Other languages with coroutines take different approaches. Lua allows implementations to throw an error if user code tries to suspend host activations. This would simply be unportable, since different engines would implement different standard libraries in C++.

The Scheme community tends to demand a lot from their continuations, so they expect functions like for-each and map to be suspended. This could mean either forcing all the standard libraries to be self-hosted, or using more complicated implementation strategies than traditional stacks.

Simply put: browser vendors are not going to do this. Modern JS engines are extraordinary feats of engineering, and rearchitecting their entire stack mechanism is just not realistic. Then when you consider that these changes could hurt performance of ordinary function calls, well… end of discussion.

Shallow coroutines to the rescue

OK, back to the pyramid of doom. It really does kind of suck. I mean, you could name and lift out your functions, but then you break up the sequential flow even worse, and you get a combinatorial explosion of function arguments for all those upvars.

This is why I’m excited about generators. Generators are a lot like coroutines, with one important difference: they only suspend their own function activation. In ES6, yield isn’t a function that anyone can use, it’s a built-in operator that only a generator function can use. With generators, calling a JS function is as benign as it ever was. You never have to worry that a function call might yield and stop you from doing what you were trying to do.

But it’s still possible to build an API similar to node-fibers. This is the idea of task.js. The fibers example looks pretty similar in task.js:

1
2
3
4
5
Task(function() {
    console.log('wait... ' + new Date);
    yield sleep(1000);
    console.log('ok... ' + new Date);
}).run();

The big difference is that the sleep function doesn’t implicitly yield; instead, it returns a promise. The task then explicitly yields the promise back to the task.js scheduler. When the promise is fulfilled, the scheduler wakes the task back up to continue. Hardly any wordier than node-fibers, but with the benefit that you can always tell when and what you’re suspending.

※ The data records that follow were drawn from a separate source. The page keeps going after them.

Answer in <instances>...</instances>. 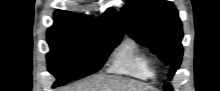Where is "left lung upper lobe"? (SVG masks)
Masks as SVG:
<instances>
[{"label": "left lung upper lobe", "instance_id": "left-lung-upper-lobe-1", "mask_svg": "<svg viewBox=\"0 0 220 91\" xmlns=\"http://www.w3.org/2000/svg\"><path fill=\"white\" fill-rule=\"evenodd\" d=\"M121 17L131 37L171 64L172 77L183 55L182 24L175 6L166 0H130L121 8ZM164 89L172 91L169 83Z\"/></svg>", "mask_w": 220, "mask_h": 91}]
</instances>
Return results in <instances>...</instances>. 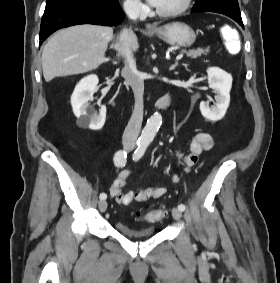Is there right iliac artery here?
Returning <instances> with one entry per match:
<instances>
[{
	"instance_id": "obj_1",
	"label": "right iliac artery",
	"mask_w": 280,
	"mask_h": 283,
	"mask_svg": "<svg viewBox=\"0 0 280 283\" xmlns=\"http://www.w3.org/2000/svg\"><path fill=\"white\" fill-rule=\"evenodd\" d=\"M128 150H119L114 155V164L117 167H123L126 164V158H127ZM100 200H105L107 198L106 193H101L99 196Z\"/></svg>"
}]
</instances>
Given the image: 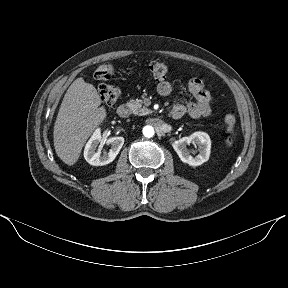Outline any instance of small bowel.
<instances>
[{
	"label": "small bowel",
	"mask_w": 288,
	"mask_h": 288,
	"mask_svg": "<svg viewBox=\"0 0 288 288\" xmlns=\"http://www.w3.org/2000/svg\"><path fill=\"white\" fill-rule=\"evenodd\" d=\"M158 93L161 96L172 94L173 86L169 81H161L157 86ZM188 90L194 96L195 100L186 103H176L172 109V116L179 119L185 115L192 118H200L211 114L212 96L207 90L203 80L193 78L188 83Z\"/></svg>",
	"instance_id": "obj_1"
}]
</instances>
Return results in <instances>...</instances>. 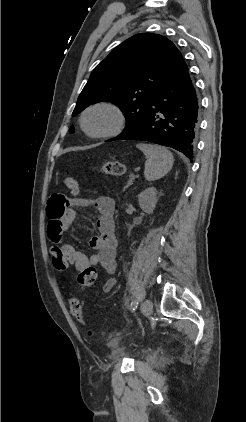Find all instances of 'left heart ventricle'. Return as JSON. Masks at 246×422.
Here are the masks:
<instances>
[{"label":"left heart ventricle","mask_w":246,"mask_h":422,"mask_svg":"<svg viewBox=\"0 0 246 422\" xmlns=\"http://www.w3.org/2000/svg\"><path fill=\"white\" fill-rule=\"evenodd\" d=\"M114 121L113 114L106 109H96L91 111L85 120L86 127L91 132H101L108 129Z\"/></svg>","instance_id":"1"}]
</instances>
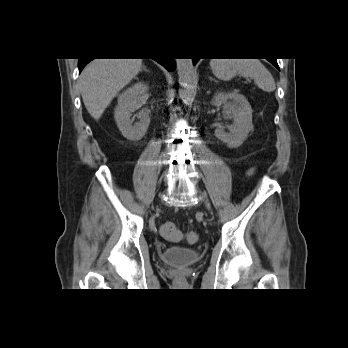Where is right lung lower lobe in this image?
Instances as JSON below:
<instances>
[{
	"label": "right lung lower lobe",
	"mask_w": 348,
	"mask_h": 348,
	"mask_svg": "<svg viewBox=\"0 0 348 348\" xmlns=\"http://www.w3.org/2000/svg\"><path fill=\"white\" fill-rule=\"evenodd\" d=\"M157 62H159L161 65H163L168 71H171L173 69V61L170 58H162V59H155ZM91 61V59H79L78 61V68L79 73L82 71L84 66L88 64Z\"/></svg>",
	"instance_id": "obj_1"
}]
</instances>
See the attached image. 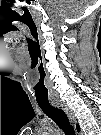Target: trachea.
I'll list each match as a JSON object with an SVG mask.
<instances>
[{
    "label": "trachea",
    "mask_w": 101,
    "mask_h": 135,
    "mask_svg": "<svg viewBox=\"0 0 101 135\" xmlns=\"http://www.w3.org/2000/svg\"><path fill=\"white\" fill-rule=\"evenodd\" d=\"M42 111L51 118L64 132L66 135H74L75 131L71 126L69 119L61 108H57L48 103H38Z\"/></svg>",
    "instance_id": "trachea-1"
}]
</instances>
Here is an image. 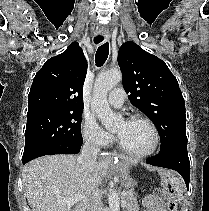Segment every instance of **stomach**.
<instances>
[{"instance_id":"stomach-1","label":"stomach","mask_w":209,"mask_h":211,"mask_svg":"<svg viewBox=\"0 0 209 211\" xmlns=\"http://www.w3.org/2000/svg\"><path fill=\"white\" fill-rule=\"evenodd\" d=\"M129 168L130 166L125 163H118V174L125 189L134 188L137 185V182L130 175Z\"/></svg>"}]
</instances>
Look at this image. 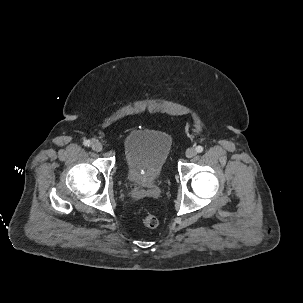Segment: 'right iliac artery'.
<instances>
[{
	"mask_svg": "<svg viewBox=\"0 0 303 303\" xmlns=\"http://www.w3.org/2000/svg\"><path fill=\"white\" fill-rule=\"evenodd\" d=\"M83 144H84L85 146L89 147V146L91 145V142H90V140H85V141L83 142Z\"/></svg>",
	"mask_w": 303,
	"mask_h": 303,
	"instance_id": "82829eb1",
	"label": "right iliac artery"
}]
</instances>
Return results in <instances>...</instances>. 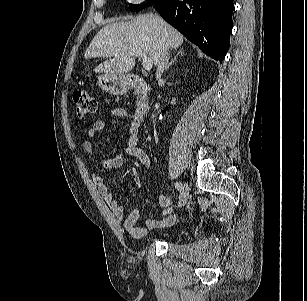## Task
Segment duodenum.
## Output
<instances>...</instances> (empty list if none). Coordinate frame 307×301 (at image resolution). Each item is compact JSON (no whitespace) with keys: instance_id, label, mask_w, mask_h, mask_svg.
<instances>
[{"instance_id":"1","label":"duodenum","mask_w":307,"mask_h":301,"mask_svg":"<svg viewBox=\"0 0 307 301\" xmlns=\"http://www.w3.org/2000/svg\"><path fill=\"white\" fill-rule=\"evenodd\" d=\"M129 85L136 93V108L139 113H148L150 110V99L148 95V85L145 79L141 76H132Z\"/></svg>"}]
</instances>
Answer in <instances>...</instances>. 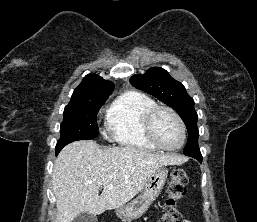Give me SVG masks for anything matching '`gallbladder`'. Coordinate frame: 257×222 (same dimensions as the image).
<instances>
[{
    "label": "gallbladder",
    "instance_id": "bac80fb5",
    "mask_svg": "<svg viewBox=\"0 0 257 222\" xmlns=\"http://www.w3.org/2000/svg\"><path fill=\"white\" fill-rule=\"evenodd\" d=\"M73 222H98V220L96 216L82 212L73 219Z\"/></svg>",
    "mask_w": 257,
    "mask_h": 222
}]
</instances>
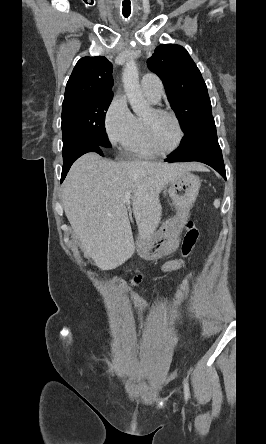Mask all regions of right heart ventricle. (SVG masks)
I'll use <instances>...</instances> for the list:
<instances>
[{
	"instance_id": "1",
	"label": "right heart ventricle",
	"mask_w": 266,
	"mask_h": 444,
	"mask_svg": "<svg viewBox=\"0 0 266 444\" xmlns=\"http://www.w3.org/2000/svg\"><path fill=\"white\" fill-rule=\"evenodd\" d=\"M122 146L123 154L130 158L152 159L158 156L157 153L148 147L145 141L142 129V117L140 116H133L129 134Z\"/></svg>"
}]
</instances>
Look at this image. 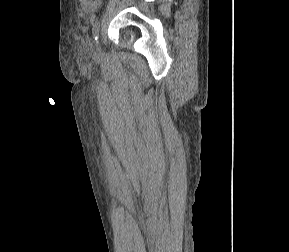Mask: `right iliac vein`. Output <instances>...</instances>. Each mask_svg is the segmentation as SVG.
Masks as SVG:
<instances>
[{
    "mask_svg": "<svg viewBox=\"0 0 289 252\" xmlns=\"http://www.w3.org/2000/svg\"><path fill=\"white\" fill-rule=\"evenodd\" d=\"M97 51H98V52L100 51V48H99V47H97Z\"/></svg>",
    "mask_w": 289,
    "mask_h": 252,
    "instance_id": "right-iliac-vein-1",
    "label": "right iliac vein"
}]
</instances>
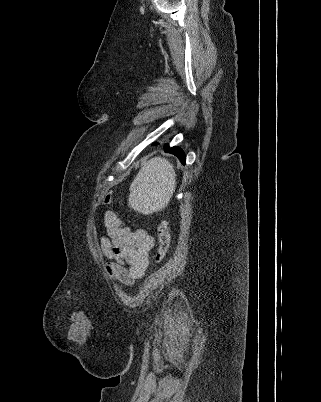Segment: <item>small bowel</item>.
Listing matches in <instances>:
<instances>
[{
    "mask_svg": "<svg viewBox=\"0 0 321 402\" xmlns=\"http://www.w3.org/2000/svg\"><path fill=\"white\" fill-rule=\"evenodd\" d=\"M106 235L100 239V247L104 256L110 260L106 269L111 278L125 286L133 285L143 278L150 264V251L155 245L154 238L145 229L132 230L113 211L103 215ZM75 319L70 321V337L77 339L79 347L84 346L89 336L88 320H81L83 312L77 311Z\"/></svg>",
    "mask_w": 321,
    "mask_h": 402,
    "instance_id": "1",
    "label": "small bowel"
}]
</instances>
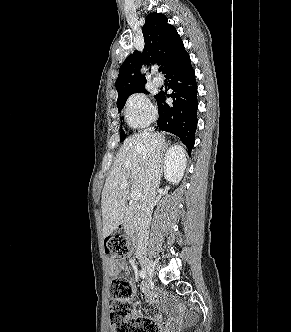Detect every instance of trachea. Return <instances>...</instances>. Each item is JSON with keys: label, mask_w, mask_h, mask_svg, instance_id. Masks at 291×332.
Instances as JSON below:
<instances>
[{"label": "trachea", "mask_w": 291, "mask_h": 332, "mask_svg": "<svg viewBox=\"0 0 291 332\" xmlns=\"http://www.w3.org/2000/svg\"><path fill=\"white\" fill-rule=\"evenodd\" d=\"M161 69H162V68L160 67V68H159V71H161Z\"/></svg>", "instance_id": "1"}]
</instances>
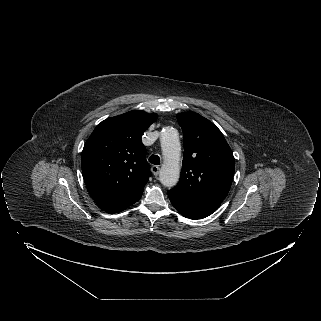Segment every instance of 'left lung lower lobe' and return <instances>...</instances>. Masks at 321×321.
Wrapping results in <instances>:
<instances>
[{
    "instance_id": "1",
    "label": "left lung lower lobe",
    "mask_w": 321,
    "mask_h": 321,
    "mask_svg": "<svg viewBox=\"0 0 321 321\" xmlns=\"http://www.w3.org/2000/svg\"><path fill=\"white\" fill-rule=\"evenodd\" d=\"M168 197L180 214L194 220L209 216L221 204L219 202L192 198L175 190L168 191Z\"/></svg>"
}]
</instances>
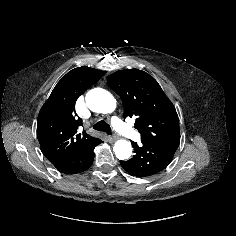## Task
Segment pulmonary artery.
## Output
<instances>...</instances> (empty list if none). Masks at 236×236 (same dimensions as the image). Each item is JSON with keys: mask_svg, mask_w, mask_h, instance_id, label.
I'll use <instances>...</instances> for the list:
<instances>
[{"mask_svg": "<svg viewBox=\"0 0 236 236\" xmlns=\"http://www.w3.org/2000/svg\"><path fill=\"white\" fill-rule=\"evenodd\" d=\"M112 122H113V125H114L115 129L119 133L124 135L125 137L131 138V139L139 138L138 133L134 129L127 126L125 123H123L118 118H113Z\"/></svg>", "mask_w": 236, "mask_h": 236, "instance_id": "obj_1", "label": "pulmonary artery"}]
</instances>
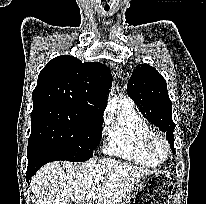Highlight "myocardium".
Masks as SVG:
<instances>
[{
  "instance_id": "myocardium-1",
  "label": "myocardium",
  "mask_w": 206,
  "mask_h": 204,
  "mask_svg": "<svg viewBox=\"0 0 206 204\" xmlns=\"http://www.w3.org/2000/svg\"><path fill=\"white\" fill-rule=\"evenodd\" d=\"M156 143H161L165 148V155L160 157L155 152ZM145 150L150 158H152L157 163L165 162L169 159L171 154V149L168 141L162 135L152 132L150 133L144 142Z\"/></svg>"
}]
</instances>
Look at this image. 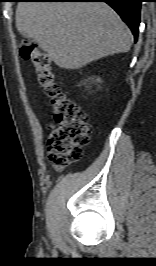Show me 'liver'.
<instances>
[{
  "label": "liver",
  "mask_w": 156,
  "mask_h": 266,
  "mask_svg": "<svg viewBox=\"0 0 156 266\" xmlns=\"http://www.w3.org/2000/svg\"><path fill=\"white\" fill-rule=\"evenodd\" d=\"M15 20L20 33L65 69L126 53L132 45L130 29L101 2H20Z\"/></svg>",
  "instance_id": "obj_1"
}]
</instances>
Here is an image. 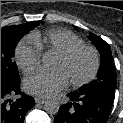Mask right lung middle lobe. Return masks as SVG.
<instances>
[{"instance_id": "dd1d6c3e", "label": "right lung middle lobe", "mask_w": 123, "mask_h": 123, "mask_svg": "<svg viewBox=\"0 0 123 123\" xmlns=\"http://www.w3.org/2000/svg\"><path fill=\"white\" fill-rule=\"evenodd\" d=\"M39 22L32 21L20 25L1 28V80L13 84L20 83L16 64L12 61L18 41Z\"/></svg>"}]
</instances>
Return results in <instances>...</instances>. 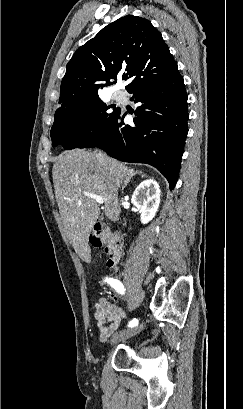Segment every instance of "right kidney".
<instances>
[{
    "mask_svg": "<svg viewBox=\"0 0 243 409\" xmlns=\"http://www.w3.org/2000/svg\"><path fill=\"white\" fill-rule=\"evenodd\" d=\"M160 193L159 184L153 179L144 180L134 191L131 201L141 211L143 224L155 217L160 204Z\"/></svg>",
    "mask_w": 243,
    "mask_h": 409,
    "instance_id": "ca27d5eb",
    "label": "right kidney"
}]
</instances>
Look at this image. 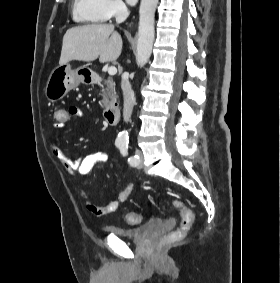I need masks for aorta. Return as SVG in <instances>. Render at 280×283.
I'll return each instance as SVG.
<instances>
[{"label":"aorta","instance_id":"obj_1","mask_svg":"<svg viewBox=\"0 0 280 283\" xmlns=\"http://www.w3.org/2000/svg\"><path fill=\"white\" fill-rule=\"evenodd\" d=\"M158 0H141L139 10V28L136 62L143 67L150 59L154 42V20ZM128 133H119L117 142L126 143Z\"/></svg>","mask_w":280,"mask_h":283}]
</instances>
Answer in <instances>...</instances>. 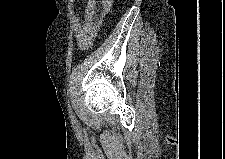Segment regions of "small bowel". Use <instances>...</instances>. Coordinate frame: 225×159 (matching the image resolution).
<instances>
[{"instance_id": "obj_1", "label": "small bowel", "mask_w": 225, "mask_h": 159, "mask_svg": "<svg viewBox=\"0 0 225 159\" xmlns=\"http://www.w3.org/2000/svg\"><path fill=\"white\" fill-rule=\"evenodd\" d=\"M112 5V0H103L99 11V19L95 18L96 2L95 0H89L86 5V18L84 22L78 21L76 26V41L80 50L89 48L93 42L95 35L97 34L101 18L105 16Z\"/></svg>"}]
</instances>
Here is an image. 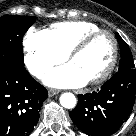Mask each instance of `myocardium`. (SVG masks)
I'll return each mask as SVG.
<instances>
[{
  "label": "myocardium",
  "instance_id": "myocardium-1",
  "mask_svg": "<svg viewBox=\"0 0 136 136\" xmlns=\"http://www.w3.org/2000/svg\"><path fill=\"white\" fill-rule=\"evenodd\" d=\"M101 35H108L112 40V45H113L112 58L107 68L100 75L87 81L89 84H92V85L100 84L104 82L105 80H107L110 77V75L113 73L116 67L118 56H119V45L114 33L105 29H100V30L91 32L85 35L84 37H82L67 54V59L71 61L75 56L83 52L94 39H96L97 37Z\"/></svg>",
  "mask_w": 136,
  "mask_h": 136
}]
</instances>
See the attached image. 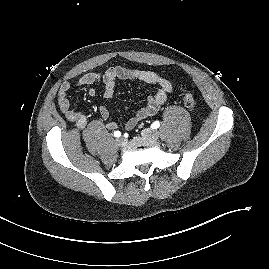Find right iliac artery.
Returning a JSON list of instances; mask_svg holds the SVG:
<instances>
[{"label":"right iliac artery","instance_id":"right-iliac-artery-1","mask_svg":"<svg viewBox=\"0 0 269 269\" xmlns=\"http://www.w3.org/2000/svg\"><path fill=\"white\" fill-rule=\"evenodd\" d=\"M114 136L115 137H120L121 136V132L120 131H115L114 132Z\"/></svg>","mask_w":269,"mask_h":269}]
</instances>
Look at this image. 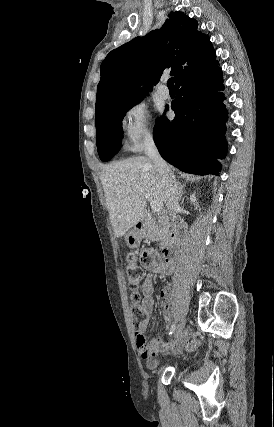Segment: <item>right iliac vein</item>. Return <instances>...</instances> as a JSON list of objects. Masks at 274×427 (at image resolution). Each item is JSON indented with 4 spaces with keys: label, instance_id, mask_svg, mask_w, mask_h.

Coroutines no, generators yes

Coroutines are not going to happen in JavaScript. They would break one of the best features of JavaScript: the simplicity of the event loop execution model. And the demands they would place on current engines for portability are simply unrealistic. But generator functions are easy to add to existing engines, they have none of the portability issues of coroutines, and they give you just enough power to write non-blocking I/O in a synchronous style without being “threads lite.”